Required work ->
If a record below holds a picture, drop the picture and restate everything else word for word.

*** Material for this exercise ***

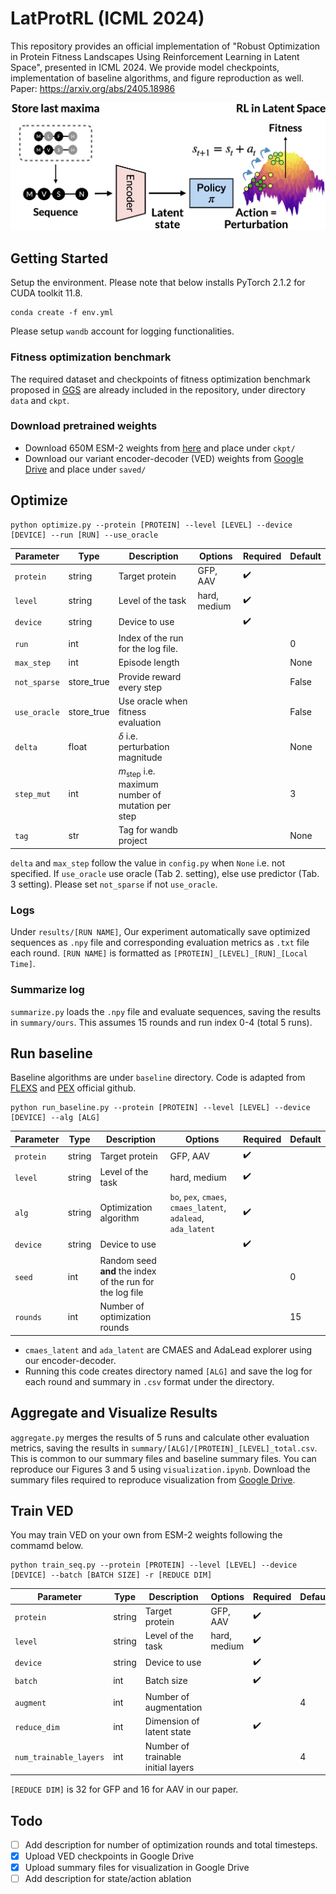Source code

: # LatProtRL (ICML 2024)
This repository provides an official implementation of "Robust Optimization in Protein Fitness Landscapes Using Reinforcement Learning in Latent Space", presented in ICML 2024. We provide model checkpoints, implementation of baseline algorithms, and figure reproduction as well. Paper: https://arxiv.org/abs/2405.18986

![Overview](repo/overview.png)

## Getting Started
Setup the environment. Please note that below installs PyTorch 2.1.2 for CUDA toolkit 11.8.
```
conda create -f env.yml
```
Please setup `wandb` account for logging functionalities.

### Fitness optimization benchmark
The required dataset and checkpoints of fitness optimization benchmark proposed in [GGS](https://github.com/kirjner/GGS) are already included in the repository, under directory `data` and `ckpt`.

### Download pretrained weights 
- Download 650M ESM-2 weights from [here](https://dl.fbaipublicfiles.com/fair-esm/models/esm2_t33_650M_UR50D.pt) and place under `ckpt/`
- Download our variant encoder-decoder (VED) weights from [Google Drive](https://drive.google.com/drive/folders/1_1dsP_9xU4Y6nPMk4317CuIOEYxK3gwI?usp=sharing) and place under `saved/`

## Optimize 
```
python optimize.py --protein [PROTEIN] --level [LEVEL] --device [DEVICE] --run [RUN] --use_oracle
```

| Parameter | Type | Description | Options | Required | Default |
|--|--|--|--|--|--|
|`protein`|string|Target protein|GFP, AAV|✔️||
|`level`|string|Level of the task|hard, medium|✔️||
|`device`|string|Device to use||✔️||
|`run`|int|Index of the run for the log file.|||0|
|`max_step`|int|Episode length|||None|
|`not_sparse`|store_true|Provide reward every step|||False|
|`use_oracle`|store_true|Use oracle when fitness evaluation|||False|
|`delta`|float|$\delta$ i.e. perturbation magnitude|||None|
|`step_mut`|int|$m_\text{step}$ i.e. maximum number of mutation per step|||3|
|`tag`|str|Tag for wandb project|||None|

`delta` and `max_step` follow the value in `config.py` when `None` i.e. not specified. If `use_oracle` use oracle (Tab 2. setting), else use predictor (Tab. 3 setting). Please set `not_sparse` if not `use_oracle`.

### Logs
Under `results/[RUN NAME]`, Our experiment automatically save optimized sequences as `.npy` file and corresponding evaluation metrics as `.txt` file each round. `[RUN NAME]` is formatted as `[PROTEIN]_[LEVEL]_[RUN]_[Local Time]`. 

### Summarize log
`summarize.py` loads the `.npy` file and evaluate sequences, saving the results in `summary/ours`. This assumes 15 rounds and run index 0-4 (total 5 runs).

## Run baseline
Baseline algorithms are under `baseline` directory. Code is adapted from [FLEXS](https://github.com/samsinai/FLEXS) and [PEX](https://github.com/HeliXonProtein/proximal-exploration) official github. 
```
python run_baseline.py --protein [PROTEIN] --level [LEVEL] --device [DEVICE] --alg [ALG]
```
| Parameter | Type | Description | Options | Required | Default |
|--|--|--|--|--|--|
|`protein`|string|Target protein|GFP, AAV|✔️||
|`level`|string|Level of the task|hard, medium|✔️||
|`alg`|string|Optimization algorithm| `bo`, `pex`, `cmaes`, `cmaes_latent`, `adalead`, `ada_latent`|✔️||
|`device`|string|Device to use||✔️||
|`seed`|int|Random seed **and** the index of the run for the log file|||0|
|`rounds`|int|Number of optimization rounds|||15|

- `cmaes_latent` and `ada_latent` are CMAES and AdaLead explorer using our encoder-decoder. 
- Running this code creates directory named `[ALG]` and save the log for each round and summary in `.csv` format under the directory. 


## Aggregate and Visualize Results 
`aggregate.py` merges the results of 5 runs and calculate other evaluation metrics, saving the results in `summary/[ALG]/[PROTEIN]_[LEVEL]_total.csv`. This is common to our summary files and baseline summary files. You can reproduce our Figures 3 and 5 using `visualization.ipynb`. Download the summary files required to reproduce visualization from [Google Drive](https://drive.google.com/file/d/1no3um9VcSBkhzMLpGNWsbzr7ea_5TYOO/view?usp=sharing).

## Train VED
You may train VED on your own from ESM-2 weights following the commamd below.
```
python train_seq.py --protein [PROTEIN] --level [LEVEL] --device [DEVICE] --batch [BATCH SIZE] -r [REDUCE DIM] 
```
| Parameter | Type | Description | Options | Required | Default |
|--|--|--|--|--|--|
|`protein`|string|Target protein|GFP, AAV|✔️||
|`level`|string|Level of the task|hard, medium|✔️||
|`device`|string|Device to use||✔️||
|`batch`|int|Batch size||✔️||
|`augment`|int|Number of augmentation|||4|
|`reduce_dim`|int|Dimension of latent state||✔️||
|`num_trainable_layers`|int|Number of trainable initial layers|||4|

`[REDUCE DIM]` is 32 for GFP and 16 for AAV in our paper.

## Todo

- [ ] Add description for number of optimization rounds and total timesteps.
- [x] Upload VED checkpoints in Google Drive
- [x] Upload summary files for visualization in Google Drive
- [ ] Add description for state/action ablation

*** End of Material for this exercise ***

Output ->
Source code

: # LatProtRL (ICML 2024)
This repository provides an official implementation of "Robust Optimization in Protein Fitness Landscapes Using Reinforcement Learning in Latent Space", presented in ICML 2024. We provide model checkpoints, implementation of baseline algorithms, and figure reproduction as well. Paper: https://arxiv.org/abs/2405.18986

![Overview](repo/overview.png)

## Getting Started
Setup the environment. Please note that below installs PyTorch 2.1.2 for CUDA toolkit 11.8.
```
conda create -f env.yml
```
Please setup `wandb` account for logging functionalities.

### Fitness optimization benchmark
The required dataset and checkpoints of fitness optimization benchmark proposed in [GGS](https://github.com/kirjner/GGS) are already included in the repository, under directory `data` and `ckpt`.

### Download pretrained weights 
- Download 650M ESM-2 weights from [here](https://dl.fbaipublicfiles.com/fair-esm/models/esm2_t33_650M_UR50D.pt) and place under `ckpt/`
- Download our variant encoder-decoder (VED) weights from [Google Drive](https://drive.google.com/drive/folders/1_1dsP_9xU4Y6nPMk4317CuIOEYxK3gwI?usp=sharing) and place under `saved/`

## Optimize 
```
python optimize.py --protein [PROTEIN] --level [LEVEL] --device [DEVICE] --run [RUN] --use_oracle
```

| Parameter | Type | Description | Options | Required | Default |
|--|--|--|--|--|--|
|`protein`|string|Target protein|GFP, AAV|✔️||
|`level`|string|Level of the task|hard, medium|✔️||
|`device`|string|Device to use||✔️||
|`run`|int|Index of the run for the log file.|||0|
|`max_step`|int|Episode length|||None|
|`not_sparse`|store_true|Provide reward every step|||False|
|`use_oracle`|store_true|Use oracle when fitness evaluation|||False|
|`delta`|float|$\delta$ i.e. perturbation magnitude|||None|
|`step_mut`|int|$m_\text{step}$ i.e. maximum number of mutation per step|||3|
|`tag`|str|Tag for wandb project|||None|

`delta` and `max_step` follow the value in `config.py` when `None` i.e. not specified. If `use_oracle` use oracle (Tab 2. setting), else use predictor (Tab. 3 setting). Please set `not_sparse` if not `use_oracle`.

### Logs
Under `results/[RUN NAME]`, Our experiment automatically save optimized sequences as `.npy` file and corresponding evaluation metrics as `.txt` file each round. `[RUN NAME]` is formatted as `[PROTEIN]_[LEVEL]_[RUN]_[Local Time]`. 

### Summarize log
`summarize.py` loads the `.npy` file and evaluate sequences, saving the results in `summary/ours`. This assumes 15 rounds and run index 0-4 (total 5 runs).

## Run baseline
Baseline algorithms are under `baseline` directory. Code is adapted from [FLEXS](https://github.com/samsinai/FLEXS) and [PEX](https://github.com/HeliXonProtein/proximal-exploration) official github. 
```
python run_baseline.py --protein [PROTEIN] --level [LEVEL] --device [DEVICE] --alg [ALG]
```
| Parameter | Type | Description | Options | Required | Default |
|--|--|--|--|--|--|
|`protein`|string|Target protein|GFP, AAV|✔️||
|`level`|string|Level of the task|hard, medium|✔️||
|`alg`|string|Optimization algorithm| `bo`, `pex`, `cmaes`, `cmaes_latent`, `adalead`, `ada_latent`|✔️||
|`device`|string|Device to use||✔️||
|`seed`|int|Random seed **and** the index of the run for the log file|||0|
|`rounds`|int|Number of optimization rounds|||15|

- `cmaes_latent` and `ada_latent` are CMAES and AdaLead explorer using our encoder-decoder. 
- Running this code creates directory named `[ALG]` and save the log for each round and summary in `.csv` format under the directory. 


## Aggregate and Visualize Results 
`aggregate.py` merges the results of 5 runs and calculate other evaluation metrics, saving the results in `summary/[ALG]/[PROTEIN]_[LEVEL]_total.csv`. This is common to our summary files and baseline summary files. You can reproduce our Figures 3 and 5 using `visualization.ipynb`. Download the summary files required to reproduce visualization from [Google Drive](https://drive.google.com/file/d/1no3um9VcSBkhzMLpGNWsbzr7ea_5TYOO/view?usp=sharing).

## Train VED
You may train VED on your own from ESM-2 weights following the commamd below.
```
python train_seq.py --protein [PROTEIN] --level [LEVEL] --device [DEVICE] --batch [BATCH SIZE] -r [REDUCE DIM] 
```
| Parameter | Type | Description | Options | Required | Default |
|--|--|--|--|--|--|
|`protein`|string|Target protein|GFP, AAV|✔️||
|`level`|string|Level of the task|hard, medium|✔️||
|`device`|string|Device to use||✔️||
|`batch`|int|Batch size||✔️||
|`augment`|int|Number of augmentation|||4|
|`reduce_dim`|int|Dimension of latent state||✔️||
|`num_trainable_layers`|int|Number of trainable initial layers|||4|

`[REDUCE DIM]` is 32 for GFP and 16 for AAV in our paper.

## Todo

- [ ] Add description for number of optimization rounds and total timesteps.
- [x] Upload VED checkpoints in Google Drive
- [x] Upload summary files for visualization in Google Drive
- [ ] Add description for state/action ablation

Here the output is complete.